Quick Answer
Nairobi second-hand car dealers should treat every vehicle as a separate financial asset tracked by VIN, valued using specific identification, with all landed and refurbishment costs correctly capitalized. From 1 January 2026, all expenses must be supported by valid eTIMS invoices or they are disallowed for tax.
Key Takeaways
- Treat each vehicle as an individual asset tracked by its VIN, with its own acquisition, import, clearing, and refurbishment costs rather than pooled stock.
- Use specific identification for valuation, as no two used vehicles share identical cost structures; FIFO has limited use and weighted average is not suitable.
- Capitalize full landed cost (purchase price, freight, import and excise duty, port and clearing fees, insurance, forex differences) into inventory value to avoid overstated profits.
- Classify refurbishment correctly: capitalize major work like engine overhauls, body repairs, transmission replacement, and full repainting; expense minor servicing, cleaning, and yard maintenance.
- From 1 January 2026, all dealership expenses must be backed by valid eTIMS invoices, with VIN-based digital inventory systems replacing manual spreadsheets.
Frequently Asked Questions
What inventory valuation method should Kenyan used-car dealers use?
Specific identification is the recommended method because each vehicle is tracked individually from purchase to sale and no two cars share identical cost structures or condition. FIFO has only limited use and weighted average is not suitable for this industry.
What costs make up a vehicle's landed cost?
Landed cost includes the purchase price, freight and shipping, import and excise duty, port and clearing fees, insurance, and foreign exchange differences. For example, a vehicle bought at KES 800,000 may exceed KES 1.4 million after all import-related costs.
Which refurbishment costs are capitalized versus expensed?
Capitalize major work such as engine overhauls, major body repairs, transmission replacement, and full repainting because it adds to inventory value. Expense minor servicing, yard maintenance, cleaning, and administration. Incorrect classification distorts statements and can trigger tax adjustments.
How does eTIMS affect car dealership accounting in 2026?

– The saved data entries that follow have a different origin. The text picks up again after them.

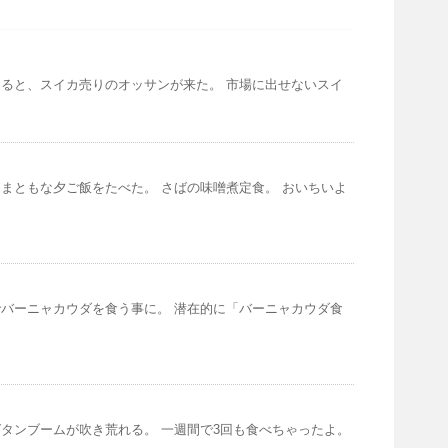
ると、スイカ売りのオッサンが来た。 市場に出せないスイ
まともな夕ご飯をたべた。 さばの味噌煮定食。 おいちいよ
バーニャカウダを食う事に。 潜在的に「バーニャカウダ食
タンブームが吹き荒れる。 一週間で3回も食べちゃったよ。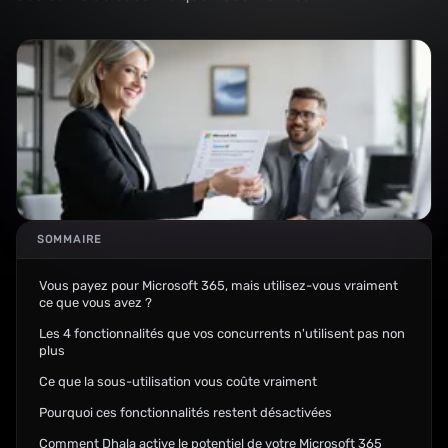
SOMMAIRE
Vous payez pour Microsoft 365, mais utilisez-vous vraiment
ce que vous avez ?
Les 4 fonctionnalités que vos concurrents n'utilisent pas non
plus
Ce que la sous-utilisation vous coûte vraiment
Pourquoi ces fonctionnalités restent désactivées
Comment Dhala active le potentiel de votre Microsoft 365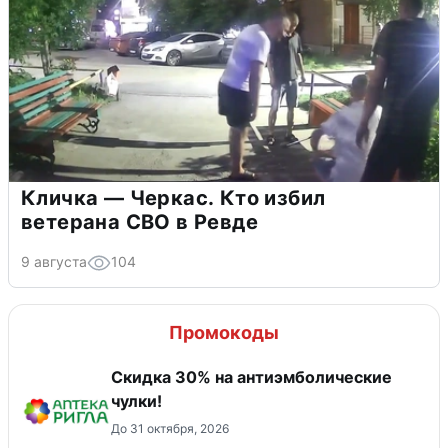
Кличка — Черкас. Кто избил
ветерана СВО в Ревде
9 августа
104
Промокоды
Скидка 30% на антиэмболические
чулки!
До 31 октября, 2026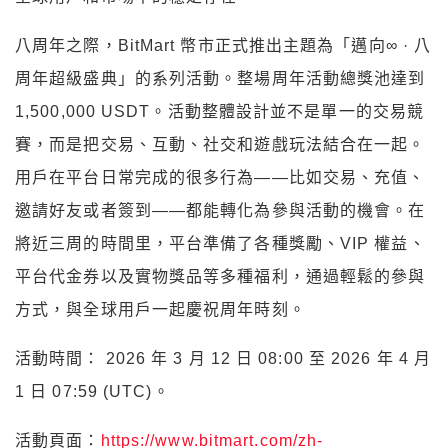
八周年之際，BitMart 幣市正式推出主題為「邁向∞ · 八
周年超級盛典」的系列活動。整場周年活動總獎池達到
1,500,000 USDT。活動整體設計並不是單一的交易競
賽，而是把交易、互動、社交和遊戲玩法結合在一起。
用戶在平台日常完成的很多行為——比如交易、充值、
邀請好友或者簽到——都能轉化為參與活動的機會。在
將近三周的時間里，平台準備了各種獎勵、VIP 權益、
平台代金券以及實物獎品等多種福利，通過輕鬆的參與
方式，與全球用戶一起慶祝周年時刻。
活動時間： 2026 年 3 月 12 日 08:00 至 2026 年 4 月
1 日 07:59 (UTC)。
活動頁面：
https://www.bitmart.com/zh-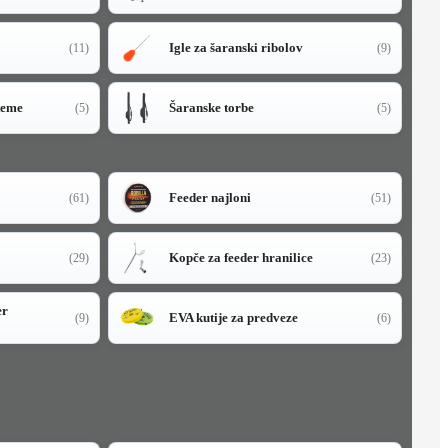
Igle za šaranski ribolov
(11)
(9)
teme
Šaranske torbe
(5)
(5)
Feeder najloni
(61)
(51)
Kopče za feeder hranilice
(29)
(23)
er
EVA kutije za predveze
(9)
(6)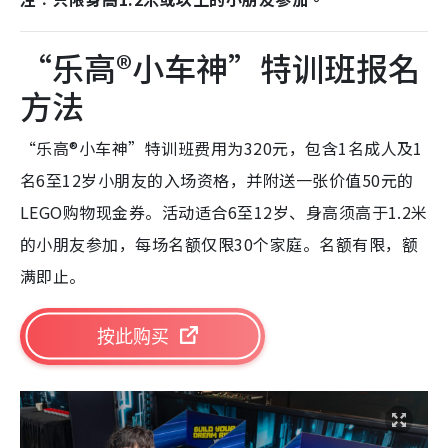
“乐高®小车神”特训班报名
方法
“乐高®小车神”特训班费用为320元，包含1名成人及1
名6至12岁小朋友的入场资格，并附送一张价值50元的
LEGO购物现金券。活动适合6至12岁、身高须高于1.2米
的小朋友参加，每场名额仅限30个家庭。名额有限，额
满即止。
按此购买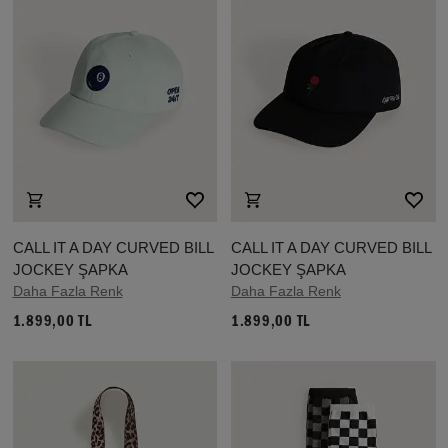
CALL IT A DAY CURVED BILL
CALL IT A DAY CURVED BILL
JOCKEY ŞAPKA
JOCKEY ŞAPKA
Daha Fazla Renk
Daha Fazla Renk
1.899,00 TL
1.899,00 TL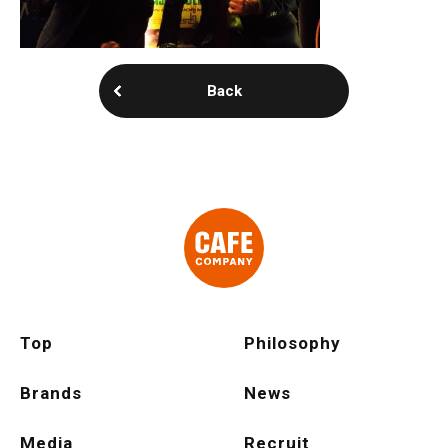
Back
Top
Philosophy
Brands
News
Media
Recruit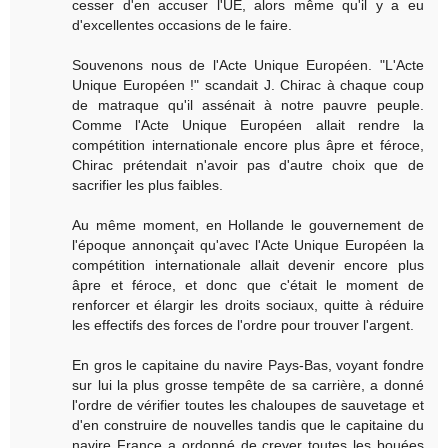
cesser d'en accuser l'UE, alors même qu'il y a eu
d'excellentes occasions de le faire.
Souvenons nous de l'Acte Unique Européen. "L'Acte
Unique Européen !" scandait J. Chirac à chaque coup
de matraque qu'il assénait à notre pauvre peuple.
Comme l'Acte Unique Européen allait rendre la
compétition internationale encore plus âpre et féroce,
Chirac prétendait n'avoir pas d'autre choix que de
sacrifier les plus faibles.
Au même moment, en Hollande le gouvernement de
l'époque annonçait qu'avec l'Acte Unique Européen la
compétition internationale allait devenir encore plus
âpre et féroce, et donc que c'était le moment de
renforcer et élargir les droits sociaux, quitte à réduire
les effectifs des forces de l'ordre pour trouver l'argent.
En gros le capitaine du navire Pays-Bas, voyant fondre
sur lui la plus grosse tempête de sa carrière, a donné
l'ordre de vérifier toutes les chaloupes de sauvetage et
d'en construire de nouvelles tandis que le capitaine du
navire France a ordonné de crever toutes les bouées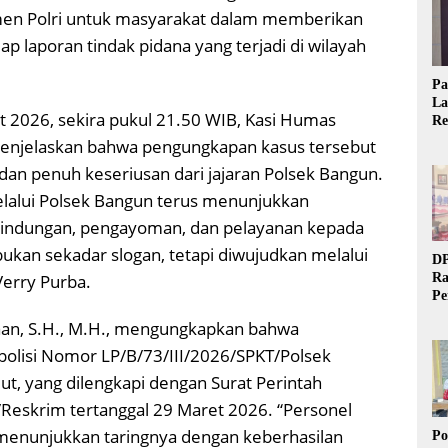
men Polri untuk masyarakat dalam memberikan
p laporan tindak pidana yang terjadi di wilayah
Pa
La
t 2026, sekira pukul 21.50 WIB, Kasi Humas
Re
Ta
menjelaskan bahwa pengungkapan kasus tersebut
 dan penuh keseriusan dari jajaran Polsek Bangun.
lalui Polsek Bangun terus menunjukkan
indungan, pengayoman, dan pelayanan kepada
ukan sekadar slogan, tetapi diwujudkan melalui
DP
Verry Purba.
Ra
Pe
Si
aan, S.H., M.H., mengungkapkan bahwa
20
 polisi Nomor LP/B/73/III/2026/SPKT/Polsek
t, yang dilengkapi dengan Surat Perintah
Reskrim tertanggal 29 Maret 2026. “Personel
menunjukkan taringnya dengan keberhasilan
Po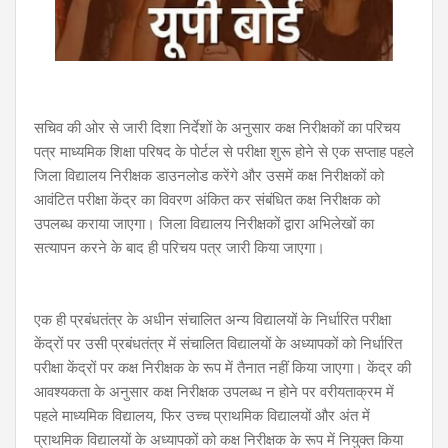
सचिव की ओर से जारी दिशा निर्देशों के अनुसार कक्ष निरीक्षकों का परिचय
पत्र माध्यमिक शिक्षा परिषद के पोर्टल से परीक्षा शुरू होने से एक सप्ताह पहले
जिला विद्यालय निरीक्षक डाउनलोड करेंगे और उसमें कक्ष निरीक्षकों को
आवंटित परीक्षा केंद्र का विवरण अंकित कर संबंधित कक्ष निरीक्षक को
उपलब्ध कराया जाएगा। जिला विद्यालय निरीक्षकों द्वारा अभिलेखों का
सत्यापन करने के बाद ही परिचय पत्र जारी किया जाएगा।
एक ही प्रबंधतंत्र के अधीन संचालित अन्य विद्यालयों के निर्धारित परीक्षा
केंद्रों पर उसी प्रबंधतंत्र में संचालित विद्यालयों के अध्यापकों को निर्धारित
परीक्षा केंद्रों पर कक्ष निरीक्षक के रूप में तैनात नहीं किया जाएगा। केंद्र की
आवश्यकता के अनुसार कक्ष निरीक्षक उपलब्ध न होने पर वरीयताक्रम में
पहले माध्यमिक विद्यालय, फिर उच्च प्राथमिक विद्यालयों और अंत में
प्राथमिक विद्यालयों के अध्यापकों को कक्ष निरीक्षक के रूप में नियुक्त किया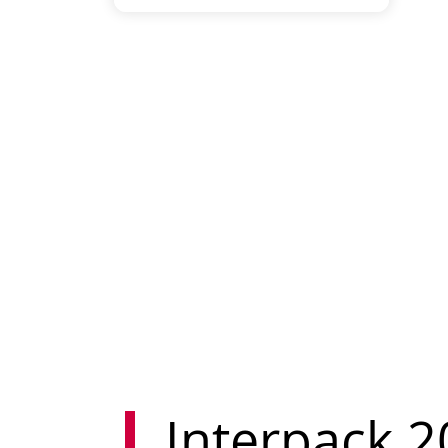
Interpack 2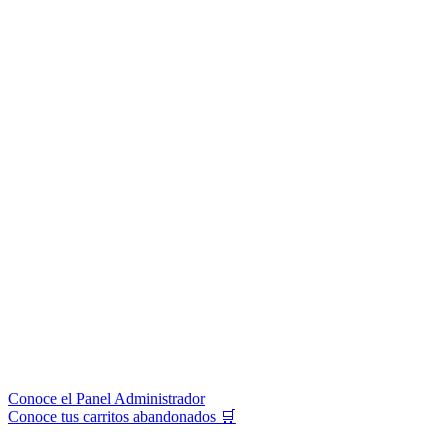
Conoce el Panel Administrador
Conoce tus carritos abandonados 🛒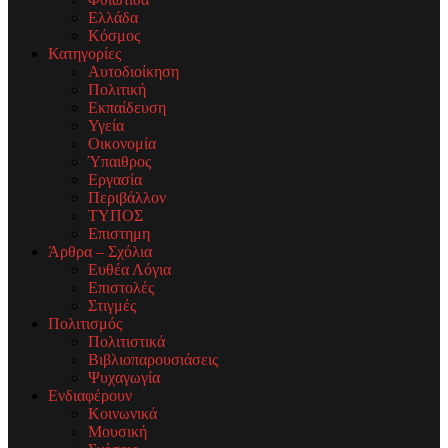
Ελλάδα
Κόσμος
Κατηγορίες
Αυτοδιοίκηση
Πολιτική
Εκπαίδευση
Υγεία
Οικονομία
Ύπαιθρος
Εργασία
Περιβάλλον
ΤΥΠΟΣ
Επιστημη
Άρθρα – Σχόλια
Ευθέα Λόγια
Επιστολές
Στιγμές
Πολιτισμός
Πολιτιστικά
Βιβλιοπαρουσιάσεις
Ψυχαγωγία
Ενδιαφέρουν
Κοινωνικά
Μουσική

From 1 January 2026, all expenses including vehicle purchases, import costs, refurbishment, and operational costs must be supported by valid eTIMS invoices. Any unsupported cost is automatically disallowed for tax, and accounting must align with real-time VAT reporting and digital audit trails.
What are the most common accounting mistakes for Nairobi car dealers?
Common mistakes include understating landed costs, misclassifying refurbishment expenses, missing eTIMS invoices, weak VIN-level tracking, mixing personal and business assets, and incorrect inventory valuation. These frequently lead to KRA audit adjustments and tax penalties.